Con asombrosa rapidez, Barjazid asió y apartó la muñeca de Dekkeret.
—¡No las toque!
—¿Por qué no? —dijo Dekkeret, estupefacto.
—Estas piedras son sagradas.
—¿Para usted?
—Para los que las erigieron —dijo hoscamente Barjazid—. Nosotros las respetamos. Honramos la magia que pueden contener. Y en esta tierra nadie invita a la venganza de sus vecinos.
Dekkeret contempló asombrado al hombrecillo, las columnas, las dos charcas, los gráciles árboles que le rodeaban. Sintió un escalofrío a pesar del calor. Miró más allá de los confines del pequeño oasis, hacia las dunas de hundidos lomos que dominaban el paisaje, hacia el polvoriento brazo de carretera que desaparecía al sur en la tierra de los misterios. El sol estaba subiendo con rapidez y su calor era un terrible mayal que golpeaba el cielo, la tierra, los escasos y vulnerables viajeros que erraban por el horrible lugar. Dekkeret miró hacia atrás y observó las montañas que acababa de cruzar, un muro inmenso y ominoso que le separaba de la supuesta civilización del tórrido continente. Se sentía aterradoramente solo, débil, perdido.
Se presentó Dinitak Barjazid, tambaleante bajo una gran carga de botellas que por poco cayeron a los pies de Dekkeret. Éste ayudó al joven a llenarlas en la charca de agua pura, una tarea que se hizo inesperadamente larga. Probó el agua: fresca, clara, con un extraño gusto metálico, no desagradable, que según Dinitak procedía de minerales disueltos. Fue precisa una decena de viajes para llevar todos los recipientes al flotador. No habría más fuentes de agua dulce, explicó Dinitak, durante varios días.

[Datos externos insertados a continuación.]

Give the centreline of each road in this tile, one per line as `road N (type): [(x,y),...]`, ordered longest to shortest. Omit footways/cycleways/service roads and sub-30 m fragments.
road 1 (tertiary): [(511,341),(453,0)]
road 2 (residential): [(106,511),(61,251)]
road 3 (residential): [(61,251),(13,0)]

Comieron las acostumbradas burdas provisiones y luego, mientras el calor avanzaba hacia el abrumador máximo del mediodía, se acomodaron en las esteras de paja para dormir. Era el tercer día que Dekkeret dormía durante las horas de sol y su cuerpo iba adaptándose al cambio. Cerró los ojos, encomendó su alma a la amada Dama de la Isla, santa madre de lord Prestimion, y casi al instante cayó en un profundo sueño.
Esta vez hubo sueños.
Dekkeret no había soñado debidamente desde hacía muchos días, demasiados. Para él, como para el resto de habitantes de Majipur, los sueños eran parte central de la existencia; por las noches proporcionaban alivio, y muchas cosas más. Ya desde la niñez se enseñaba al individuo a hacer receptiva su mente a los mensajeros del sueño, a observar y recordar los sueños, a llevarlos en su interior durante la noche y las posteriores horas de vela. Y la benévola y omnipresente figura de la Dama de la Isla del Sueño siempre rondaba a las personas, ayudándolas a explorar las entrañas del espíritu; y a través de sus envíos la Dama ofrecía comunicación directa a los millones y millones de almas que moraban en el vasto Majipur.